*** Opening Data shown ***
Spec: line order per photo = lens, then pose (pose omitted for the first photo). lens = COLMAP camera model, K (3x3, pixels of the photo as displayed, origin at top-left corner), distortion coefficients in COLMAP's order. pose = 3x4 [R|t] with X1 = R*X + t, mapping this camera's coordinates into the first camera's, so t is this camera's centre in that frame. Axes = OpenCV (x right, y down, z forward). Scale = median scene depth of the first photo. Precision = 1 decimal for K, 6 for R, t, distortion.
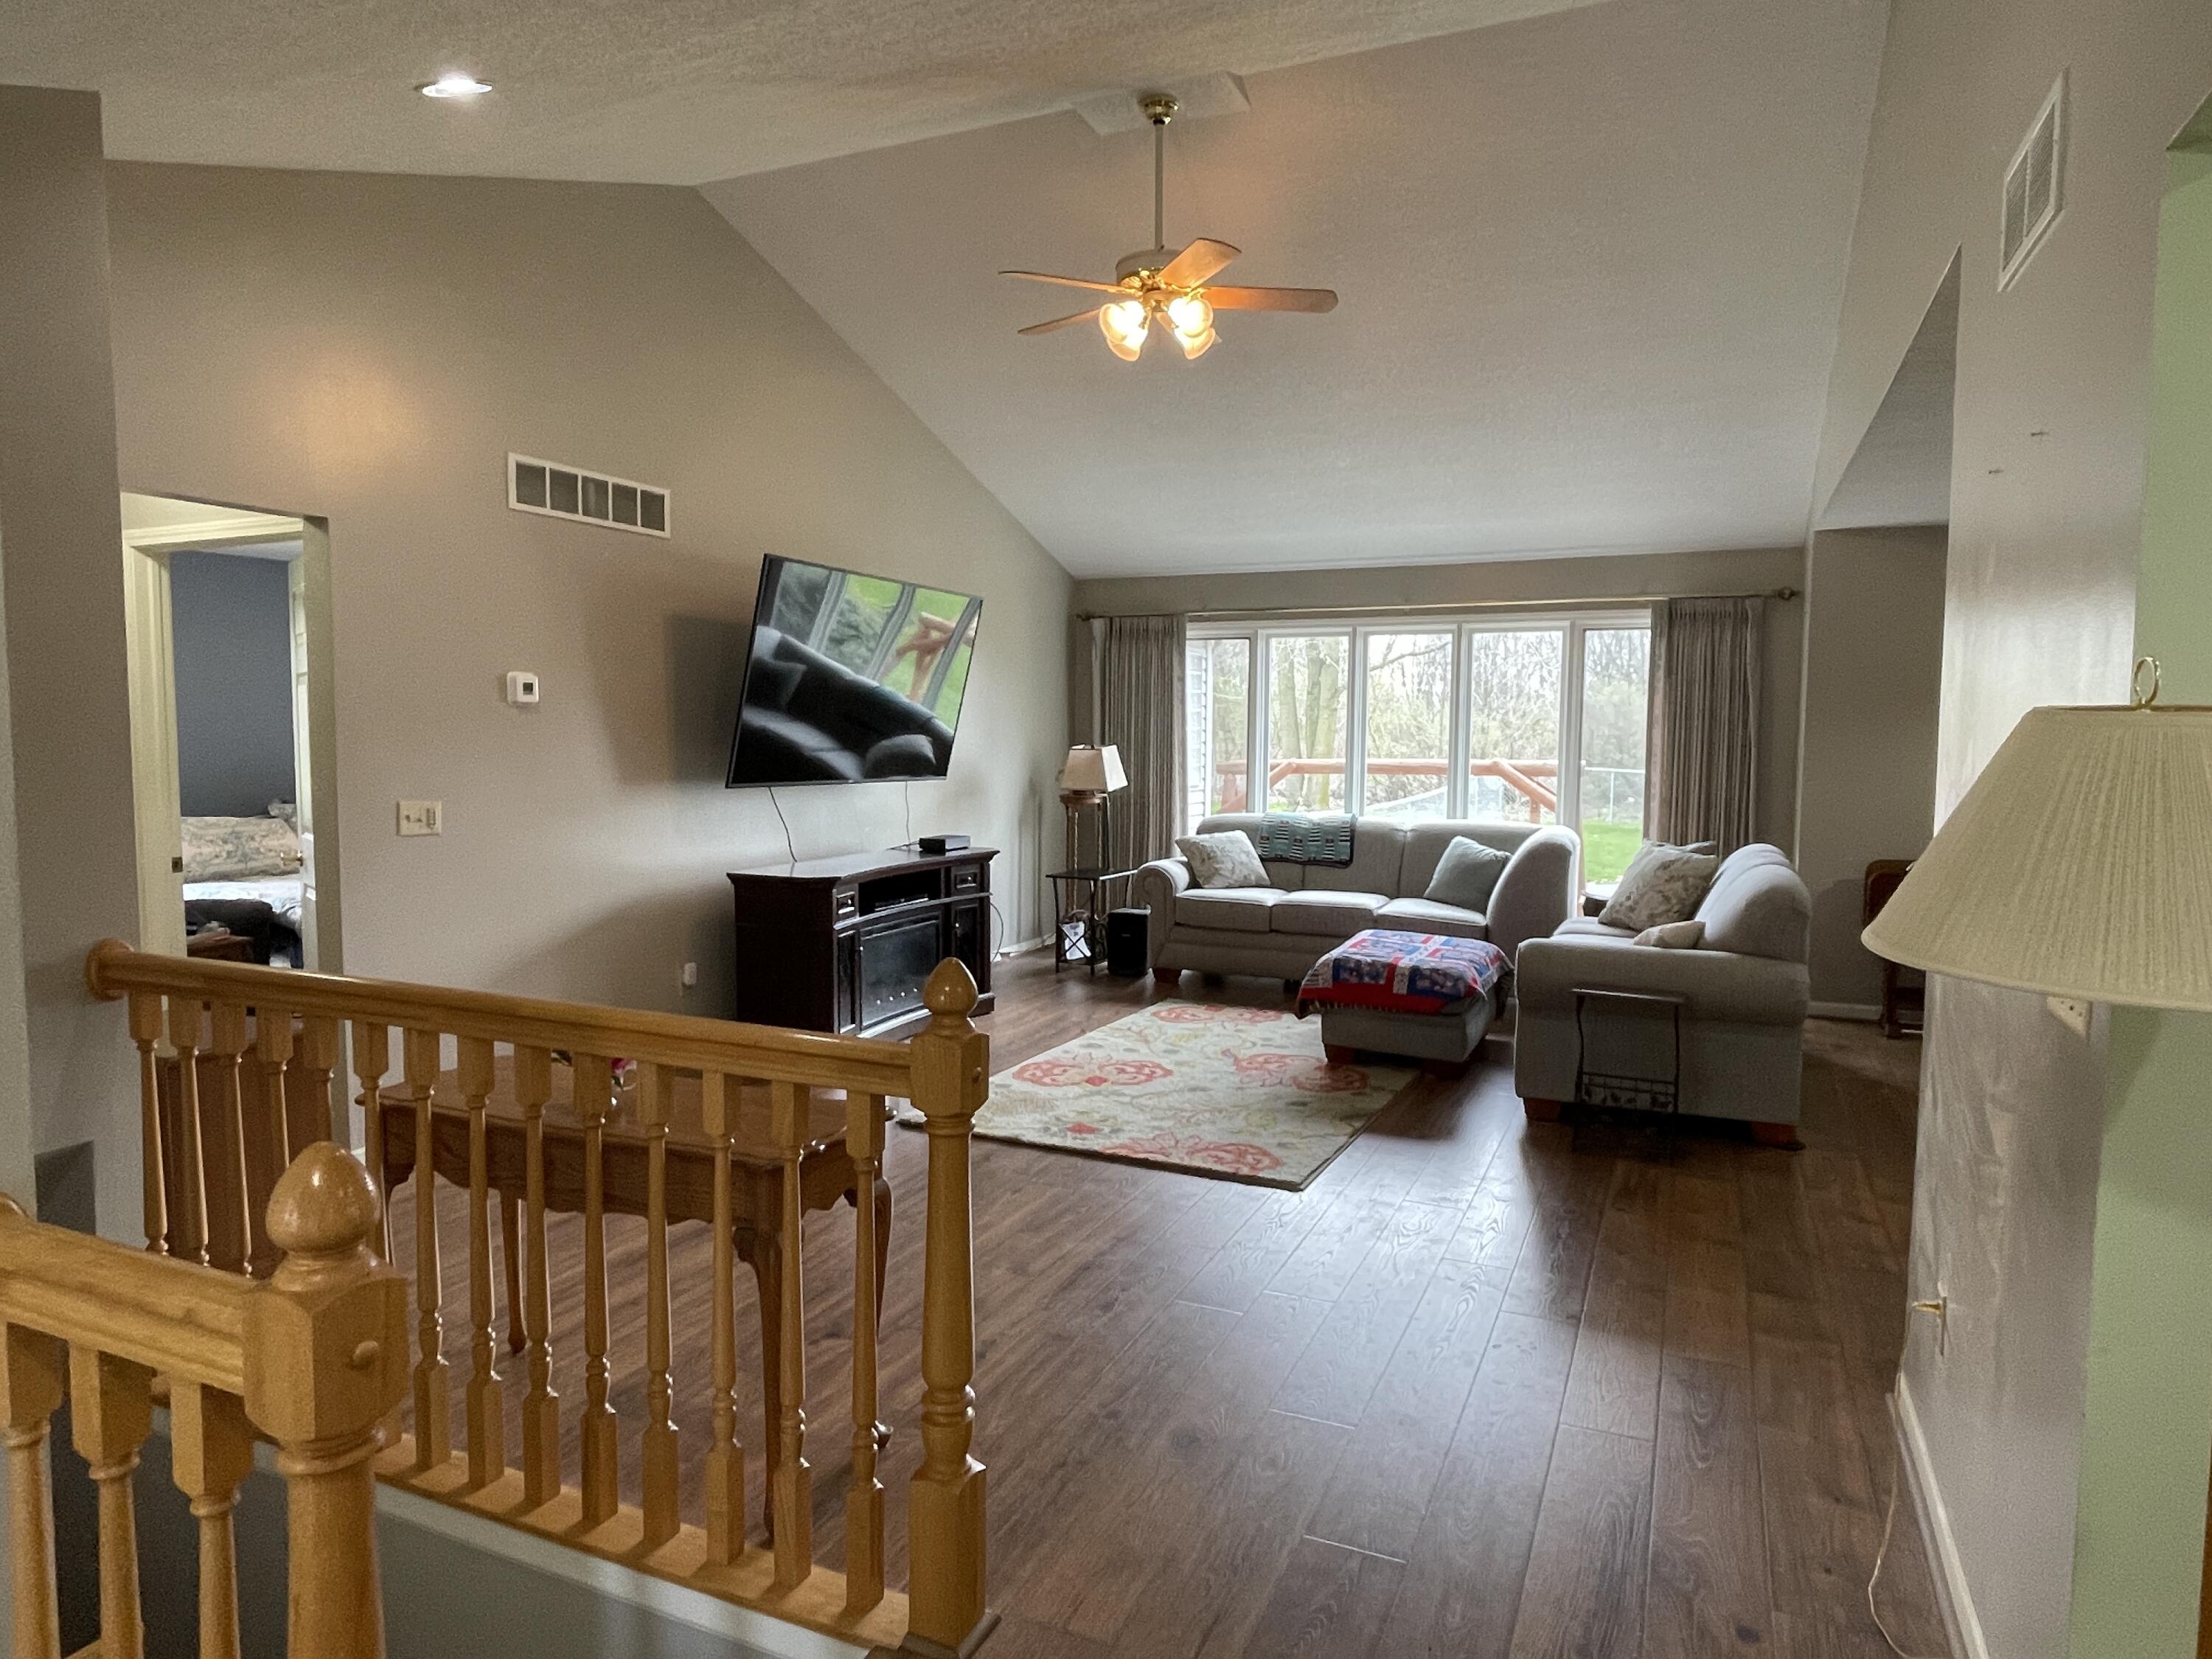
lens RADIAL K [[1331.8, 0, 1108.1], [0, 1331.8, 827.0], [0, 0, 1]] dist [0.002993, 0.002375]
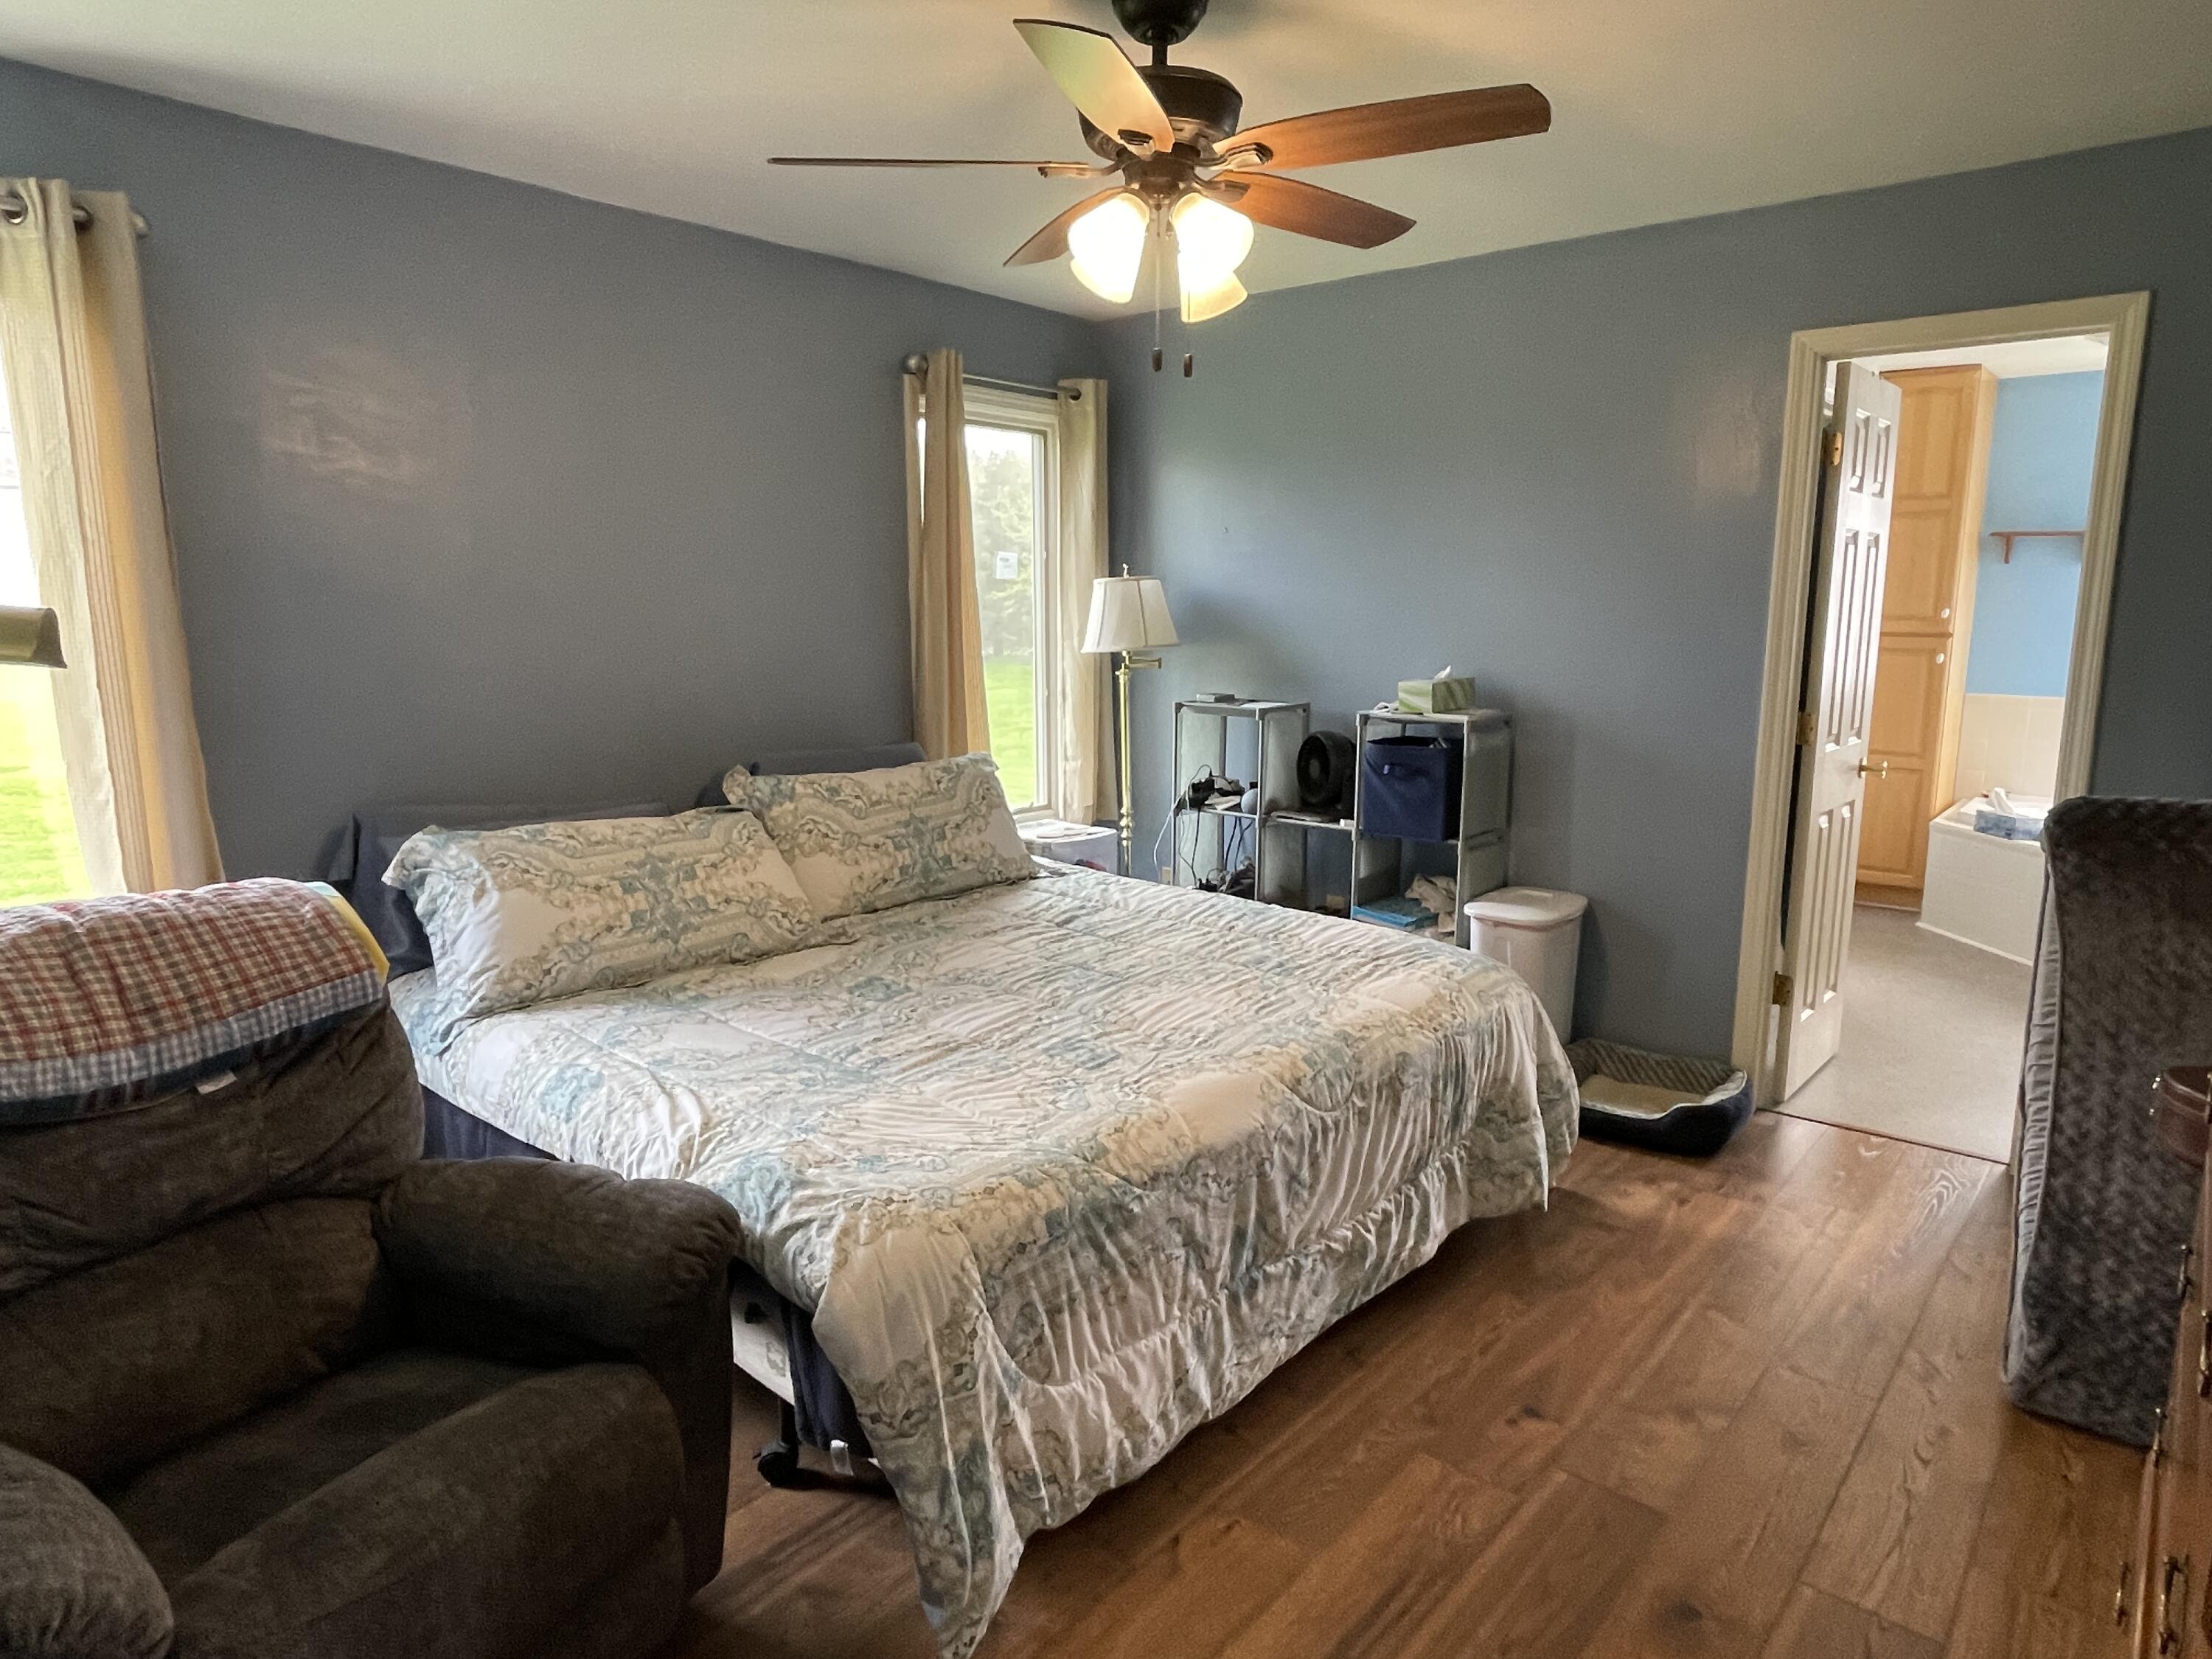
lens RADIAL K [[1331.8, 0, 1105.4], [0, 1331.8, 828.7], [0, 0, 1]] dist [0.002993, 0.002375]
pose [[0.962105, 0.044953, -0.268949, -0.372779], [-0.020404, 0.995421, 0.093386, -0.039853], [0.271916, -0.084359, 0.958616, 0.586031]]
*** Closing Data shown ***
● Task brief
Rename "photo" to "image" everywhere in the listing above and reproduce it with nothing else altered, leaving out the pictures.

● Answer area
Spec: line order per image = lens, then pose (pose omitted for the first image). lens = COLMAP camera model, K (3x3, pixels of the image as displayed, origin at top-left corner), distortion coefficients in COLMAP's order. pose = 3x4 [R|t] with X1 = R*X + t, mapping this camera's coordinates into the first camera's, so t is this camera's centre in that frame. Axes = OpenCV (x right, y down, z forward). Scale = median scene depth of the first image. Precision = 1 decimal for K, 6 for R, t, distortion.
lens RADIAL K [[1331.8, 0, 1108.1], [0, 1331.8, 827.0], [0, 0, 1]] dist [0.002993, 0.002375]
lens RADIAL K [[1331.8, 0, 1105.4], [0, 1331.8, 828.7], [0, 0, 1]] dist [0.002993, 0.002375]
pose [[0.962105, 0.044953, -0.268949, -0.372779], [-0.020404, 0.995421, 0.093386, -0.039853], [0.271916, -0.084359, 0.958616, 0.586031]]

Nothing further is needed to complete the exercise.